The state’s job in housing is not to become a bank, but to service land, release title deeds, provide bulk infrastructure, and enable construction at a scale that brings down housing prices.

Banks worry about risk and return when having determined the housing price. They do not build roads, water pipes, or electricity networks.

Only the government can do that, if not, it comes at a cost that bears implications on housing prices. For too long, the government has leaned on banks and private developers to do the heavy lifting, then blamed them when prices are high. That is not policy. It is abdication.

Ngurare’s speech on “humanity over profit” would carry more weight if his own government had not presided over Mass Housing units that remain unaffordable, over NHE defaults that remain high, and over Build Together units that cannot house a family.

The amended Courts Act, which introduces reserve prices and requires court approval for repossession, is a step in the right direction.

It protects equity built up over years of payment. But it does not solve the deeper problem such as inadequate and affordable houses to meet demand. If we are serious about humanity in housing, the agenda must be honest and practical ,not political manipulation of public minds.

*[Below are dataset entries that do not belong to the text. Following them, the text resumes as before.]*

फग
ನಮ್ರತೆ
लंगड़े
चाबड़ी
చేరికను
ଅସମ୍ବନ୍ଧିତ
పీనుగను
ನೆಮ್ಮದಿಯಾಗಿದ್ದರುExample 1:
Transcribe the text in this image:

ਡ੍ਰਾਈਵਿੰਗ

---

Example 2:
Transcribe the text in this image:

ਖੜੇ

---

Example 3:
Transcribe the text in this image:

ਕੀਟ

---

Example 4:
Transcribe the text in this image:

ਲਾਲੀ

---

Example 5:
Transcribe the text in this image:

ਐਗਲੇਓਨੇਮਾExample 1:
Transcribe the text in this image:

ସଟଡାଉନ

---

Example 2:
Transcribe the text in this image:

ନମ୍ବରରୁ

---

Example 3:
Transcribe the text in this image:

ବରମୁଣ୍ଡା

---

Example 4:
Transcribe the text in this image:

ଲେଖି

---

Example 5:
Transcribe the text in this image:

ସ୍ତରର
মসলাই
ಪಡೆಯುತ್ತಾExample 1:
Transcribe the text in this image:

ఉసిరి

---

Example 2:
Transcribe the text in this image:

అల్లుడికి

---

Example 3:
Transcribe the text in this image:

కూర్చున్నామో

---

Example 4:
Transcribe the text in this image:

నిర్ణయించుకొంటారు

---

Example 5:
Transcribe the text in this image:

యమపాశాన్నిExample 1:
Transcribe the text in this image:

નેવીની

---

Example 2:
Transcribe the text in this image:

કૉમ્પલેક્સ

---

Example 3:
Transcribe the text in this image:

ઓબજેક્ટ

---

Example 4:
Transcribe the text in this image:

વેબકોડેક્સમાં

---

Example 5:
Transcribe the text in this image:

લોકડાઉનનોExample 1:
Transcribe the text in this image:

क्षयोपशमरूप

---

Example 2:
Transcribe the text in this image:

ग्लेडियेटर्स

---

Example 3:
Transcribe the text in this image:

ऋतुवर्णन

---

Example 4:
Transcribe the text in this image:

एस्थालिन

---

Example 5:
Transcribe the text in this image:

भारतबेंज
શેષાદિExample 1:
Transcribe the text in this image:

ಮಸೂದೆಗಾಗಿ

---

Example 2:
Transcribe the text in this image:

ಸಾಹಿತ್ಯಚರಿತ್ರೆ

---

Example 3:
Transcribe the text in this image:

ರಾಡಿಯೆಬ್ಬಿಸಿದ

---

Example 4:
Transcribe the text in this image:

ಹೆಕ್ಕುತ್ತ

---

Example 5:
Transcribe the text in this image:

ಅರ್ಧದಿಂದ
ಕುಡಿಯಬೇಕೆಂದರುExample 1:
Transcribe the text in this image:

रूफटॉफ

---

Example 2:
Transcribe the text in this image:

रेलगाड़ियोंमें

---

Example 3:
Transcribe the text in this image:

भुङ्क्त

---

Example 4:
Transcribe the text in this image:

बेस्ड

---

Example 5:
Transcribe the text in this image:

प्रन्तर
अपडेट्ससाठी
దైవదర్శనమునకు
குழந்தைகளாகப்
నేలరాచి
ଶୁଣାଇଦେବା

Firstly, the government must go back to its primary role to service, release land and build public houses. Land prices and housing in urban areas are high as serviced plots are scarce because of the bureaucratic land delivery and housing.

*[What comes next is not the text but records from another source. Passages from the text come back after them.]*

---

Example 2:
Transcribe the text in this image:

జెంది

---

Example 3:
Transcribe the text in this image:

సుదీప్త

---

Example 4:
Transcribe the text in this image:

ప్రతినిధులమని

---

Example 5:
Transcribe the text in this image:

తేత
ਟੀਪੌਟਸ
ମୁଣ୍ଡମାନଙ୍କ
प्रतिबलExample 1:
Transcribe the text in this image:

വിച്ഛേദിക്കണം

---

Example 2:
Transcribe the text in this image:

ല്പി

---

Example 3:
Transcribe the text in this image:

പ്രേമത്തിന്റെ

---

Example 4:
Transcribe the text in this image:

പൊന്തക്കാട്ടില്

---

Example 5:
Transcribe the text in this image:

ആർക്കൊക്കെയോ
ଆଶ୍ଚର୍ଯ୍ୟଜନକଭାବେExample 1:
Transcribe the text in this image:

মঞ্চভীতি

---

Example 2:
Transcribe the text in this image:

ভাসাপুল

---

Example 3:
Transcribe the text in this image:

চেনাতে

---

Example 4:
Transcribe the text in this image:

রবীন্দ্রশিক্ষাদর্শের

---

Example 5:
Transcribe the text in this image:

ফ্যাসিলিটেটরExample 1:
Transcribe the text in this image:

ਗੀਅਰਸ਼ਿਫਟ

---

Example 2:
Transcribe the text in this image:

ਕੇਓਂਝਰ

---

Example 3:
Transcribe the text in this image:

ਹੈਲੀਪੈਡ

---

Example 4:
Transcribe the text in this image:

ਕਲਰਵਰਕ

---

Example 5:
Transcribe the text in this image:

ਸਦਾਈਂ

Every month of delay in land servicing adds cost to the final house. Bulk infrastructure investment is not glamorous, but it is the single most effective way to lower the entry price for home ownership.

Secondly, the government must enable construction of adequate units for families. A house for a family of four cannot be one bedroom.

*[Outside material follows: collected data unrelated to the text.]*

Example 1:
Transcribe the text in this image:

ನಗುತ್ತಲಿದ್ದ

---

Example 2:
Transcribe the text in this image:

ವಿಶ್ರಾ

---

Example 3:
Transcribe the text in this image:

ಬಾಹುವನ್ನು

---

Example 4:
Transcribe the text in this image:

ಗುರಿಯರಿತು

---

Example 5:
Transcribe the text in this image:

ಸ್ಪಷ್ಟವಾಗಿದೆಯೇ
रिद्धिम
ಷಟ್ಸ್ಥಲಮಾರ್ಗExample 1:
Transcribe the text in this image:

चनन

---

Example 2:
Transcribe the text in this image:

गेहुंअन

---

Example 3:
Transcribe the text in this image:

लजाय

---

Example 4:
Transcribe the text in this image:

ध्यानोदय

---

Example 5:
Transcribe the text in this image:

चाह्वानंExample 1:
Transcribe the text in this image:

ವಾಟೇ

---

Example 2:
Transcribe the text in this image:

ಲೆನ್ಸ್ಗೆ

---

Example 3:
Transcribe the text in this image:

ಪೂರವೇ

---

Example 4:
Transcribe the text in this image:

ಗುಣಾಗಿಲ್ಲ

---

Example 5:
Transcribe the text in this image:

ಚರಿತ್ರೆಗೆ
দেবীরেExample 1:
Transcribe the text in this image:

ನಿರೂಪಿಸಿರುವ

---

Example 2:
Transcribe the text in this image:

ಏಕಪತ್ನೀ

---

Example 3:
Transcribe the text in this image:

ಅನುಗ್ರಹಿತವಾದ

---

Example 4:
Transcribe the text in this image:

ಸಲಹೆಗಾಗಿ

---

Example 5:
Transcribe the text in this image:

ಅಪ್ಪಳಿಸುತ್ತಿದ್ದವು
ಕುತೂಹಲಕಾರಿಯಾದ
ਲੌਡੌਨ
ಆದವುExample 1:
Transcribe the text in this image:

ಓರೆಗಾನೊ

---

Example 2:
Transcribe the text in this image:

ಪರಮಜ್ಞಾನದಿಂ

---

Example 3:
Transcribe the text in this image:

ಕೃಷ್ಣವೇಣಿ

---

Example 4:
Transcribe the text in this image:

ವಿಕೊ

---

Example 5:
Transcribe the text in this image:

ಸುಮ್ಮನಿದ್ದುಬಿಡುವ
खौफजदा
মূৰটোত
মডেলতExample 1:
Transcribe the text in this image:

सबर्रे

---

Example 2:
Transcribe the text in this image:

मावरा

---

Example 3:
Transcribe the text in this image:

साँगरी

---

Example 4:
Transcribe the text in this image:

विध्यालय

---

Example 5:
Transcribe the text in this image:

Building codes, approval processes, and state-funded projects must prioritize three and four-bedroom as well as space designs that allow children to grow with dignity. Affordability cannot mean shrinking a family into one room or shacks.

Thirdly, we must protect homeowner equity in repossession. The new Courts Act moves us in this direction by requiring reserve prices and judicial oversight. But we should go further.

After 10 or 15 years of repayment, a homeowner should not lose all equity because of a temporary income shock. Mechanisms such as deferred sale, rent-to-own conversion, or state buy-back can preserve savings and prevent families from falling back into the housing queue.

None of this is easy. It costs money, it takes time, and it requires coordination across ministries and local authorities. But it is the only path that addresses the root cause of the crisis.

Attacking 20-year loans makes for good politics. It gives the impression of action without the hard work of delivery. Fixing housing supply and adequacy is harder.

It requires budget allocations, land release, cutting the middleman out and accountability for implementation. But it is the only solution that will give Namibians real homes, not political speeches year in and out.

Namibians do not need politicians pretending that banks are the enemy. They need leaders who understand basic economics and will do the hard work of building.

We do not need more commissions of inquiry into bank interest rates. We need more serviced plots, more building materials released at cost, more approvals for adequate family housing, and more protection for the equity people build over decades.

The housing crisis will not be solved by shouting at the market. It will be solved by a government doing its job. That is the leadership Namibia needs.